McLeod seemed intensely irritated by Wallace's views and from that day seemed constantly looking for ways of stirring him to anger, one of his favourite subjects being the age of the earth. McLeod insisted that Lyell's geology and the discovery of the speed of light had proved the universe ancient beyond calculation. How could anyone now believe the world was only four thousand years old, as theologians claimed? And created in seven days? St John maintained a saintly calm under these attacks, which—intentionally or not—had the effect of infuriating McLeod still further.

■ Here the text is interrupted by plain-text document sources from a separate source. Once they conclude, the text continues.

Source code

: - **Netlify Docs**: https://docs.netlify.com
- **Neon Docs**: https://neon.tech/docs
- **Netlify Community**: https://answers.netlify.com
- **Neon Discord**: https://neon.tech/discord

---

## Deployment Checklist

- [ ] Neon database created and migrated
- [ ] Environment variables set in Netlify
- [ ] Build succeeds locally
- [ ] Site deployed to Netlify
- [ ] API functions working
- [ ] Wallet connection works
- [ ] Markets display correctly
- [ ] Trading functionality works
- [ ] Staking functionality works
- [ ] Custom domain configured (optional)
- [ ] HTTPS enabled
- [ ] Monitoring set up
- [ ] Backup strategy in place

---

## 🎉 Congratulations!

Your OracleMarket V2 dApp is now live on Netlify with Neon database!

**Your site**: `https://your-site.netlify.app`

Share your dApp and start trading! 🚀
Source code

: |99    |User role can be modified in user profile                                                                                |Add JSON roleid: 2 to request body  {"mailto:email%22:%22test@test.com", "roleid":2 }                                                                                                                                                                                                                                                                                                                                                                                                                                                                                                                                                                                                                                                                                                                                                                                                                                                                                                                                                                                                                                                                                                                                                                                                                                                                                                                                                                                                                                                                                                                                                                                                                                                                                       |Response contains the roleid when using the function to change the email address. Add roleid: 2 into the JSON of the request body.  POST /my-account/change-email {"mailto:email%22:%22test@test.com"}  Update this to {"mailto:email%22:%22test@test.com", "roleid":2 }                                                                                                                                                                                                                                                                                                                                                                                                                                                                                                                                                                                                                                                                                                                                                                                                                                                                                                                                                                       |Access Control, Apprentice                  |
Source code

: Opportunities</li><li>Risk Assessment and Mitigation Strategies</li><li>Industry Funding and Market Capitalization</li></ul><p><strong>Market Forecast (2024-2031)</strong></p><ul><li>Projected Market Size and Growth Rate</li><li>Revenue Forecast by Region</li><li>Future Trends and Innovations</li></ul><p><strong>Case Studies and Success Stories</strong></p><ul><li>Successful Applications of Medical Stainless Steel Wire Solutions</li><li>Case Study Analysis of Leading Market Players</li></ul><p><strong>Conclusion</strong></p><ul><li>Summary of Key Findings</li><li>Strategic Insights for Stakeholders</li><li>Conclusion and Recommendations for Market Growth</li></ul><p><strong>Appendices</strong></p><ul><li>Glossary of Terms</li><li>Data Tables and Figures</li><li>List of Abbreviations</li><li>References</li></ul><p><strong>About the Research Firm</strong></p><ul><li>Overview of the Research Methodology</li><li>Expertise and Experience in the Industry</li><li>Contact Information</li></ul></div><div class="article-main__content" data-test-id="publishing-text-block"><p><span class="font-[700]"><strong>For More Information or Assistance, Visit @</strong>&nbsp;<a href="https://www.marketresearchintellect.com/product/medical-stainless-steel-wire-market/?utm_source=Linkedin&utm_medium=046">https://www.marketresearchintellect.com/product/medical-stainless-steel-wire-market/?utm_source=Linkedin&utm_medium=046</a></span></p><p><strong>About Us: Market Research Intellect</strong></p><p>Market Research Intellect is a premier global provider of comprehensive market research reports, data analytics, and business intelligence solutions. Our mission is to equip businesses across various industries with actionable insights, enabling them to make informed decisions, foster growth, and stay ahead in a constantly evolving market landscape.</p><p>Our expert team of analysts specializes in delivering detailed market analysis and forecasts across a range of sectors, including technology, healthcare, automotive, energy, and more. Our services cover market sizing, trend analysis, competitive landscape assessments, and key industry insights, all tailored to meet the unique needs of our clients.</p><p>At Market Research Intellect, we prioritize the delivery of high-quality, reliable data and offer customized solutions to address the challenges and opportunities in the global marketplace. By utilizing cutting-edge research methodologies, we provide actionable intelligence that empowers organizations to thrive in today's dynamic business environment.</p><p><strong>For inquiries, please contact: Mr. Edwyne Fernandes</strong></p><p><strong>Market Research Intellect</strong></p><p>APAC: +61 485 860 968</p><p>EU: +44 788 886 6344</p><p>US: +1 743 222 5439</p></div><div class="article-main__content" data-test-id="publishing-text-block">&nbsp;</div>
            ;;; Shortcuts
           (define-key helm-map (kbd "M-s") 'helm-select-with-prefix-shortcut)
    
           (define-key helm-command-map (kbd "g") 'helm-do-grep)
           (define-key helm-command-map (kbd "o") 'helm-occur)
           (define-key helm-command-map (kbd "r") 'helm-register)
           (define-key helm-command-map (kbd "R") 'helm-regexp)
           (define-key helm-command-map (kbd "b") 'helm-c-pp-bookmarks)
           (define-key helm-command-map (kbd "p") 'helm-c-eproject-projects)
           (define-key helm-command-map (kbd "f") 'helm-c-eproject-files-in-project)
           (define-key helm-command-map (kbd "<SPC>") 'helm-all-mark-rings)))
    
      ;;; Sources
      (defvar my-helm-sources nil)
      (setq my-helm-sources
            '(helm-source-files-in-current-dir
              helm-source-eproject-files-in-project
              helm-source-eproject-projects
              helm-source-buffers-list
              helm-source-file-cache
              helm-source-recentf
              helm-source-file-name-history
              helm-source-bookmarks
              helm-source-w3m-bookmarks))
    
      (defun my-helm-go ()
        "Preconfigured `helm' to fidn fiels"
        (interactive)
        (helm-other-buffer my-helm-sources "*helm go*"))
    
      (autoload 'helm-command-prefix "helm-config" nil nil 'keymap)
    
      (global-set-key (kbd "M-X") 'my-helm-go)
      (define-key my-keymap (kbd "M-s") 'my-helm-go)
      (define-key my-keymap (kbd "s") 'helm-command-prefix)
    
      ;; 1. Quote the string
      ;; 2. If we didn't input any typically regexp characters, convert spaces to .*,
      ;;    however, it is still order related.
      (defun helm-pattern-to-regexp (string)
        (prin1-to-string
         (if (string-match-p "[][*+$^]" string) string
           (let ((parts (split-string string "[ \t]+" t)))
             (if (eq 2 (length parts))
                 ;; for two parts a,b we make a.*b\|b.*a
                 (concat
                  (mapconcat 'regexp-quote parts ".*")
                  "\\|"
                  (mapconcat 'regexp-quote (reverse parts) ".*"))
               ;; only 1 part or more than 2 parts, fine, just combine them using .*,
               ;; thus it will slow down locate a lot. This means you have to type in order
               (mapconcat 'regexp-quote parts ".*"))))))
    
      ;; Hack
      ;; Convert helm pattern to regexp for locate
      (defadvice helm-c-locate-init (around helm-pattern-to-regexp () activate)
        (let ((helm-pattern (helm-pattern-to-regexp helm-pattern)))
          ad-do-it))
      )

But he was hurling himself uselessly against the implacable wall of St John's certainties. These were mysteries we were not meant to understand, was the constant mild reply. And what's more, according to the men of science McLeod put so much faith in, the substance we were pleased to call matter was made up of atoms like dust, which could be changed at God's Will. Take the stars: Orion's Belt, for example, the only constellation visible from both northern and southern hemispheres. (It must have been night again, on deck again.)

‘That reddish star at the base? That is Bait-al-Jeux, or Betelgeuse, part of the Winter Triangle. I have been reading Edmund Chilmead's translation of
Riti Ebraici,
a history of the Jewish peoples, where he mentions that the curious name comes from a mistranslation of the Arabic into Latin—by which we know that Betelgeuse must have been visible to Jesus. But the most interesting thing is this: Sir John Herschel, our Astronomer Royal, tells us Betelgeuse has begun—two years ago—to suddenly grow in brightness, until now it surpasses Rigel. The universe is changing, we are born into vital times and called to action.'

‘My action would not be yours,' said McLeod.